First, the setting isn’t just some fantasy world. It is a small-town in the south. Robin, the main character is returning there to avenge her mother’s death, as she has been for the past two years by hunting and killing witches on youtube. And now it has brought her back to where it started.
It would be easy, again to leave it there but Hunt doesn’t. Instead, the town itself becomes a character. And that small-town comes alive. Ok, I’m a city girl and I don’t know a whole lot about small-towns but I think I know enough from, well reading, to know how people know each other, remember each other and connect.
And I do what to be a city kid suddenly transplanted into one of these small towns. Thankfully (no offense- NYC and small southern towns don’t mix well) it was a short experience. But it was brought to life in my head well enough without much experience and that says a lot. However, that could not have been done without characters and their stories.

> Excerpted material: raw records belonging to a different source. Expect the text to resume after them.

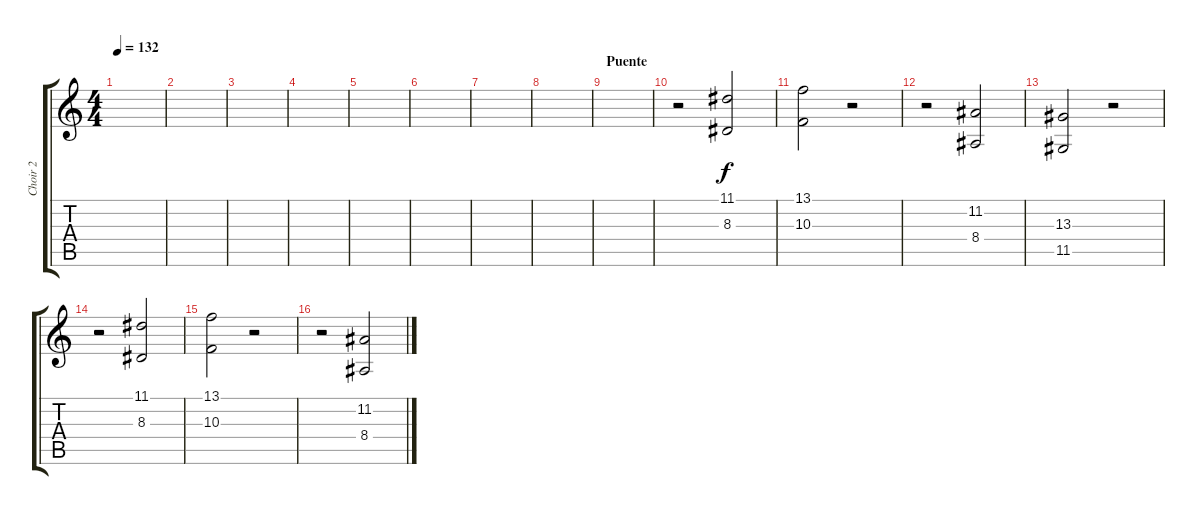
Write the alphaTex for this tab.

\track ("Choir 2" "Choir 2") {instrument choiraahs}
\staff {score tabs}
\tuning (E4 B3 G3 D3 A2 E2) {hide}
\ts (4 4)
\tempo 132
\clef g2
\ks c
|
|
|
|
|
|
|
|
\section ("" "Puente")
|
r.2 (11.1 8.3).2 |
(13.1 10.3).2 r.2 |
r.2 (11.2 8.4).2 |
(13.3 11.5).2 r.2 |
r.2 (11.1 8.3).2 |
(13.1 10.3).2 r.2 |
r.2 (11.2 8.4).2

Representation and Backstories
Representation of sexuality, culture, gender and social class is always important. What makes it even more of a standout in Burn the Dark is that, to me (who is just a white female that is bipolar- no more, no less), is that these were not forced roles of the normal story lines you read for each character role. Joel was not about to come out of the closet and Robin is making coin on youtube and yet she’s living in a van.
These are choices rather than social constructs forced on them and that was something refreshing, to me. You have a single (widowed) father, rather than a single mother, raising his son. You have a veteran amputee on disability (something I do have experience dealing with because of my Dad- mental disabilities no physical).

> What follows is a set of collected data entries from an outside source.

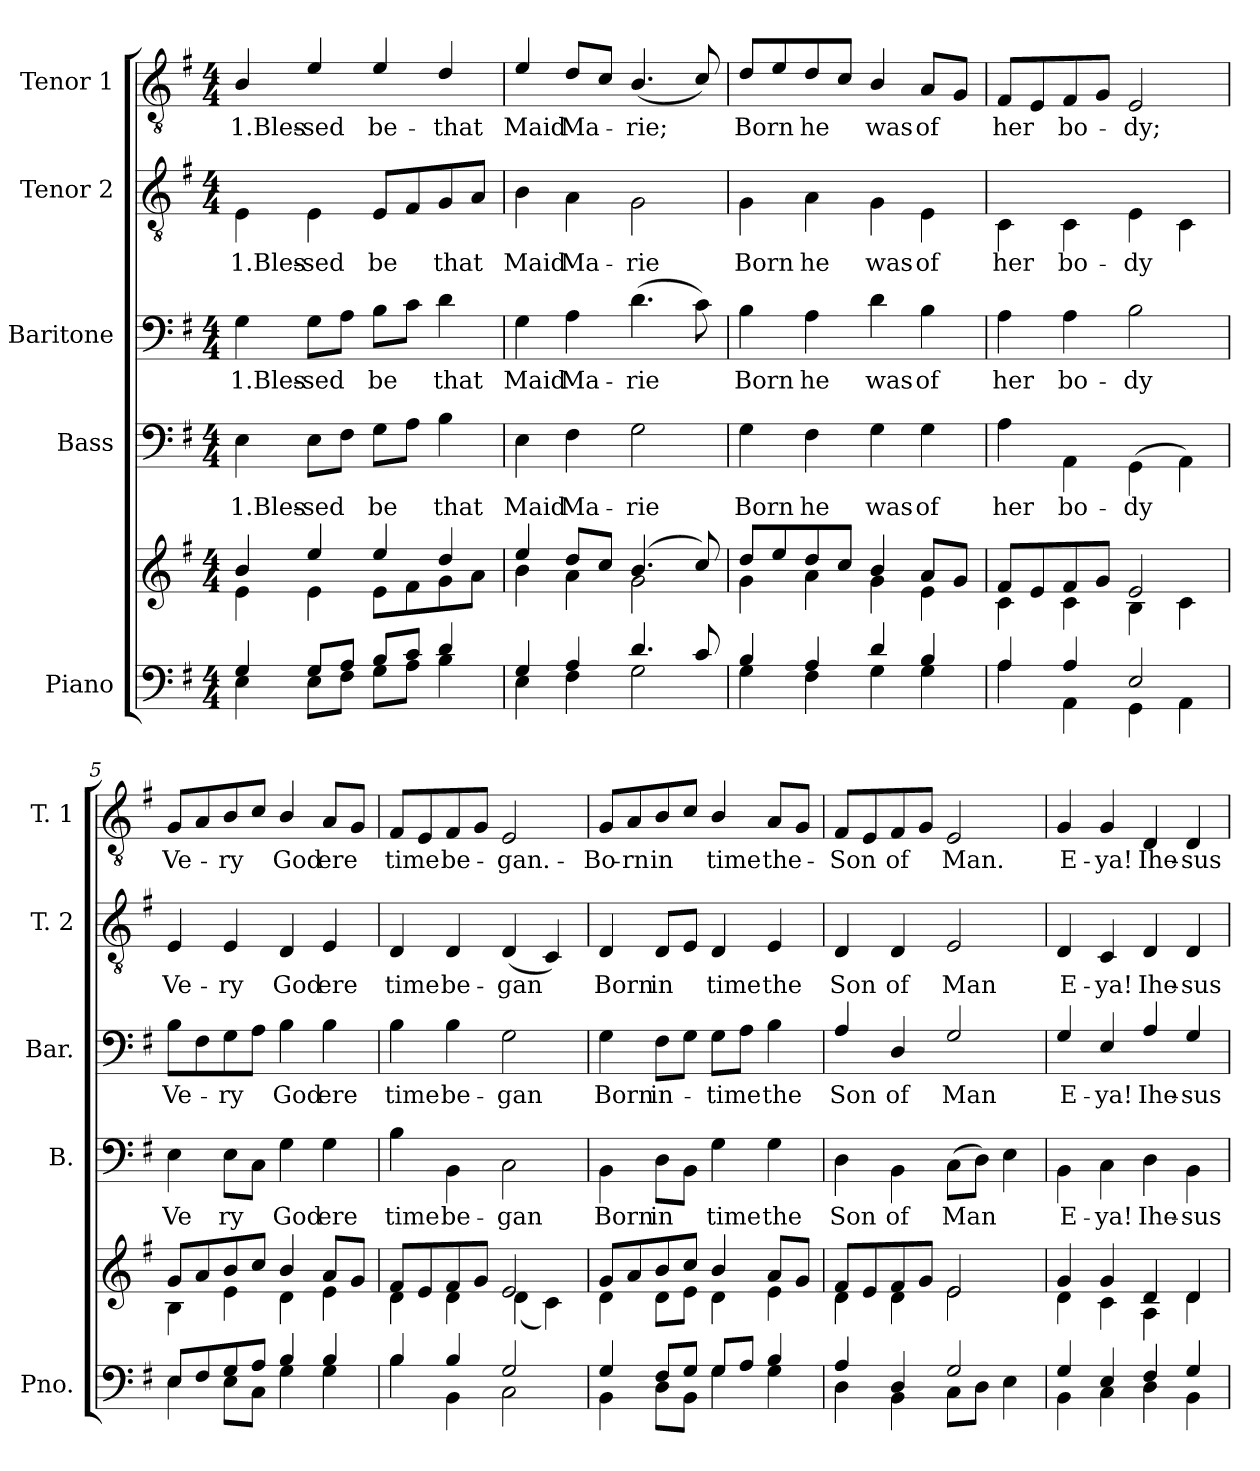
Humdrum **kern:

**kern	**kern	**kern	**text	**kern	**text	**kern	**text	**kern	**text
*part5	*part5	*part4	*part4	*part3	*part3	*part2	*part2	*part1	*part1
*staff6	*staff5	*staff4	*staff4	*staff3	*staff3	*staff2	*staff2	*staff1	*staff1
*I"Piano	*	*I"Bass	*	*I"Baritone	*	*I"Tenor 2	*	*I"Tenor 1	*
*I'Pno.	*	*I'B.	*	*I'Bar.	*	*I'T. 2	*	*I'T. 1	*
*clefF4	*clefG2	*clefF4	*	*clefF4	*	*clefGv2	*	*clefGv2	*
*k[f#]	*k[f#]	*k[f#]	*	*k[f#]	*	*k[f#]	*	*k[f#]	*
*M4/4	*M4/4	*M4/4	*	*M4/4	*	*M4/4	*	*M4/4	*
*MM100	*MM100	*MM100	*	*MM100	*	*MM100	*	*MM100	*
=1	=1	=1	=1	=1	=1	=1	=1	=1	=1
*^	*^	*	*	*	*	*	*	*	*
!	!	!	!	!	!LO:LY:b	!	!LO:LY:b	!	!LO:LY:b	!	!LO:LY:b
4G/	4E\	4b/	4e\	4E\	1.Bles-	4G\	1.Bles-	4E\	1.Bles-	4B/	1.Bles-
!	!	!	!	!	!LO:LY:b	!	!LO:LY:b	!	!LO:LY:b	!	!LO:LY:b
8G/L	8E\L	4ee/	4e\	8E\L	-sed	8G\L	-sed	4E\	-sed	4e/	-sed
8A/J	8F#\J	.	.	8F#\J	.	8A\J	.	.	.	.	.
!	!	!	!	!	!LO:LY:b	!	!LO:LY:b	!	!LO:LY:b	!	!LO:LY:b
8B/L	8G\L	4ee/	8e\L	8G\L	be	8B\L	be	8E/L	be	4e/	be-
8c/J	8A\J	.	8f#\	8A\J	.	8c\J	.	8F#/	.	.	.
!	!	!	!	!	!LO:LY:b	!	!LO:LY:b	!	!LO:LY:b	!	!LO:LY:b
4d/	4B\	4dd/	8g\	4B\	that	4d\	that	8G/	that	4d/	-that
.	.	.	8a\J	.	.	.	.	8A/J	.	.	.
=2	=2	=2	=2	=2	=2	=2	=2	=2	=2	=2	=2
!	!	!	!	!	!LO:LY:b	!	!LO:LY:b	!	!LO:LY:b	!	!LO:LY:b
4G/	4E\	4ee/	4b\	4E\	Maid	4G\	Maid	4B\	Maid	4e/	Maid
!	!	!	!	!	!LO:LY:b	!	!LO:LY:b	!	!LO:LY:b	!	!LO:LY:b
4A/	4F#\	8dd/L	4a\	4F#\	Ma-	4A\	Ma-	4A\	Ma-	8d/L	Ma-
.	.	8cc/J	.	.	.	.	.	.	.	8c/J	.
!	!	!	!	!	!LO:LY:b	!	!LO:LY:b	!	!LO:LY:b	!	!LO:LY:b
4.d/	2G\	(4.b/	2g\	2G\	-rie	(4.d\	-rie	2G\	-rie	(4.B/	-rie;
8c/	.	8cc/)	.	.	.	8c\)	.	.	.	8c/)	.
=3	=3	=3	=3	=3	=3	=3	=3	=3	=3	=3	=3
!	!	!	!	!	!LO:LY:b	!	!LO:LY:b	!	!LO:LY:b	!	!LO:LY:b
4B/	4G\	8dd/L	4g\	4G\	Born	4B\	Born	4G\	Born	8d/L	Born
.	.	8ee/	.	.	.	.	.	.	.	8e/	.
!	!	!	!	!	!LO:LY:b	!	!LO:LY:b	!	!LO:LY:b	!	!LO:LY:b
4A/	4F#\	8dd/	4a\	4F#\	he	4A\	he	4A\	he	8d/	he
.	.	8cc/J	.	.	.	.	.	.	.	8c/J	.
!	!	!	!	!	!LO:LY:b	!	!LO:LY:b	!	!LO:LY:b	!	!LO:LY:b
4d/	4G\	4b/	4g\	4G\	was	4d\	was	4G\	was	4B/	was
!	!	!	!	!	!LO:LY:b	!	!LO:LY:b	!	!LO:LY:b	!	!LO:LY:b
4B/	4G\	8a/L	4e\	4G\	of	4B\	of	4E\	of	8A/L	of
.	.	8g/J	.	.	.	.	.	.	.	8G/J	.
=4	=4	=4	=4	=4	=4	=4	=4	=4	=4	=4	=4
!	!	!	!	!	!LO:LY:b	!	!LO:LY:b	!	!LO:LY:b	!	!LO:LY:b
4A/	4A\	8f#/L	4c\	4A\	her	4A\	her	4C\	her	8F#/L	her
.	.	8e/	.	.	.	.	.	.	.	8E/	.
!	!	!	!	!	!LO:LY:b	!	!LO:LY:b	!	!LO:LY:b	!	!LO:LY:b
4A/	4AA\	8f#/	4c\	4AA\	bo-	4A\	bo-	4C\	bo-	8F#/	bo-
.	.	8g/J	.	.	.	.	.	.	.	8G/J	.
!	!	!	!	!	!LO:LY:b	!	!LO:LY:b	!	!LO:LY:b	!	!LO:LY:b
2E/	4GG\	2e/	4B\	(4GG\	-dy	2B\	-dy	4E\	-dy	2E/	-dy;
.	4AA\	.	4c\	4AA\)	.	.	.	4C\	.	.	.
=5	=5	=5	=5	=5	=5	=5	=5	=5	=5	=5	=5
!	!	!	!	!	!LO:LY:b	!	!LO:LY:b	!	!LO:LY:b	!	!LO:LY:b
8E/L	4E\	8g/L	4B\	4E\	Ve	8B\L	Ve-	4E/	Ve-	8G/L	Ve-
8F#/	.	8a/	.	.	.	8F#\	.	.	.	8A/	.
!	!	!	!	!	!LO:LY:b	!	!LO:LY:b	!	!LO:LY:b	!	!LO:LY:b
8G/	8E\L	8b/	4e\	8E\L	ry	8G\	-ry	4E/	-ry	8B/	-ry
8A/J	8C\J	8cc/J	.	8C\J	.	8A\J	.	.	.	8c/J	.
!	!	!	!	!	!LO:LY:b	!	!LO:LY:b	!	!LO:LY:b	!	!LO:LY:b
4B/	4G\	4b/	4d\	4G\	God	4B\	God	4D/	God	4B/	God
!	!	!	!	!	!LO:LY:b	!	!LO:LY:b	!	!LO:LY:b	!	!LO:LY:b
4B/	4G\	8a/L	4e\	4G\	ere	4B\	ere	4E/	ere	8A/L	ere
.	.	8g/J	.	.	.	.	.	.	.	8G/J	.
!!LO:PB:g=z
=6	=6	=6	=6	=6	=6	=6	=6	=6	=6	=6	=6
!	!	!	!	!	!LO:LY:b	!	!LO:LY:b	!	!LO:LY:b	!	!LO:LY:b
4B/	4B\	8f#/L	4d\	4B\	time	4B\	time	4D/	time	8F#/L	time
.	.	8e/	.	.	.	.	.	.	.	8E/	.
!	!	!	!	!	!LO:LY:b	!	!LO:LY:b	!	!LO:LY:b	!	!LO:LY:b
4B/	4BB\	8f#/	4d\	4BB\	be-	4B\	be-	4D/	be-	8F#/	be--
.	.	8g/J	.	.	.	.	.	.	.	8G/J	.
!	!	!	!	!	!LO:LY:b	!	!LO:LY:b	!	!LO:LY:b	!	!LO:LY:b
2G/	2C\	2e/	(4d\	2C\	-gan	2G\	-gan	(4D/	-gan	2E/	-gan.-
.	.	.	4c\)	.	.	.	.	4C/)	.	.	.
=7	=7	=7	=7	=7	=7	=7	=7	=7	=7	=7	=7
!	!	!	!	!	!LO:LY:b	!	!LO:LY:b	!	!LO:LY:b	!	!LO:LY:b
4G/	4BB\	8g/L	4d\	4BB\	Born	4G\	Born	4D/	Born	8G/L	-Bo-
!	!	!	!	!	!	!	!	!	!	!	!LO:LY:b
.	.	8a/	.	.	.	.	.	.	.	8A/	-rn
!	!	!	!	!	!LO:LY:b	!	!LO:LY:b	!	!LO:LY:b	!	!LO:LY:b
8F#/L	8D\L	8b/	8d\L	8D\L	in	8F#\L	in-	8D/L	in	8B/	in
8G/J	8BB\J	8cc/J	8e\J	8BB\J	.	8G\J	.	8E/J	.	8c/J	.
!	!	!	!	!	!LO:LY:b	!	!LO:LY:b	!	!LO:LY:b	!	!LO:LY:b
8G/L	4G\	4b/	4d\	4G\	time	8G\L	-time	4D/	time	4B/	time
8A/J	.	.	.	.	.	8A\J	.	.	.	.	.
!	!	!	!	!	!LO:LY:b	!	!LO:LY:b	!	!LO:LY:b	!	!LO:LY:b
4B/	4G\	8a/L	4e\	4G\	the	4B\	the	4E/	the	8A/L	the-
.	.	8g/J	.	.	.	.	.	.	.	8G/J	.
=8	=8	=8	=8	=8	=8	=8	=8	=8	=8	=8	=8
!	!	!	!	!	!LO:LY:b	!	!LO:LY:b	!	!LO:LY:b	!	!LO:LY:b
4A/	4D\	8f#/L	4d\	4D\	Son	4A/	Son	4D/	Son	8F#/L	-Son
.	.	8e/	.	.	.	.	.	.	.	8E/	.
!	!	!	!	!	!LO:LY:b	!	!LO:LY:b	!	!LO:LY:b	!	!LO:LY:b
4D/	4BB\	8f#/	4d\	4BB\	of	4D/	of	4D/	of	8F#/	of
.	.	8g/J	.	.	.	.	.	.	.	8G/J	.
!	!	!	!	!	!LO:LY:b	!	!LO:LY:b	!	!LO:LY:b	!	!LO:LY:b
2G/	8C\L	2e/	2e\	(8C\L	Man	2G/	Man	2E/	Man	2E/	Man.
.	8D\J	.	.	8D\J)	.	.	.	.	.	.	.
.	4E\	.	.	4E\	.	.	.	.	.	.	.
=9	=9	=9	=9	=9	=9	=9	=9	=9	=9	=9	=9
!	!	!	!	!	!LO:LY:b	!	!LO:LY:b	!	!LO:LY:b	!	!LO:LY:b
4G/	4BB\	4g/	4d\	4BB\	E-	4G/	E-	4D/	E-	4G/	E-
!	!	!	!	!	!LO:LY:b	!	!LO:LY:b	!	!LO:LY:b	!	!LO:LY:b
4E/	4C\	4g/	4c\	4C\	-ya!	4E/	-ya!	4C/	-ya!	4G/	-ya!
!	!	!	!	!	!LO:LY:b	!	!LO:LY:b	!	!LO:LY:b	!	!LO:LY:b
4F#/	4D\	4d/	4A\	4D\	Ihe-	4A/	Ihe-	4D/	Ihe-	4D/	Ihe-
!	!	!	!	!	!LO:LY:b	!	!LO:LY:b	!	!LO:LY:b	!	!LO:LY:b
4G/	4BB\	4d/	4d\	4BB\	-sus	4G/	-sus	4D/	-sus	4D/	-sus
*v	*v	*	*	*	*	*	*	*	*	*	*
*	*v	*v	*	*	*	*	*	*	*	*
=	=	=	=	=	=	=	=	=	=
*-	*-	*-	*-	*-	*-	*-	*-	*-	*-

It isn’t just the choice of representations that I think took extra thought in putting into Burn the Dark. The care in which Hunt took in forming the voices for each character. Instead of just taking the easy way out by giving readers the typical story of that character’s circumstance, Hunt provides a more grounded reality. It isn’t the reality the media would dictate, or publishing might dictate, but another one that is also lived everyday.
In the horror genre, Hunt hits the mark in spades but also in other areas that I never expected. Even if you have to read it while standing in the shower scrubbing yourself raw, with all the lights on, in the middle of the day? Or even if in bright daylight by the pool (the sequel comes right out in May), do it. It is well worth it way beyond the horror aspects.
From the plot to the characters? You will be rooting for them against every horrific scenario Hunt throws their way.
Ok so I’m gonna have to pass on this one because me an horror do not go well together. Sounds really intriguing though and once again an amazing review ????
Thank you love!!!
I have never come across Hunt but I do want and need more REALLY scary/gory horror in my life. So sign me up! This was a really great, fun review! Loved it!
Thank you and I hope you love it! If you are looking to go in that direction this is probably a good start because it pulls from fantasy and horror. Plus I cant say enough about (to me) the amount of thoughtfulness put into the characters. Yes there are a lot of them but they are worth it and the banter is great.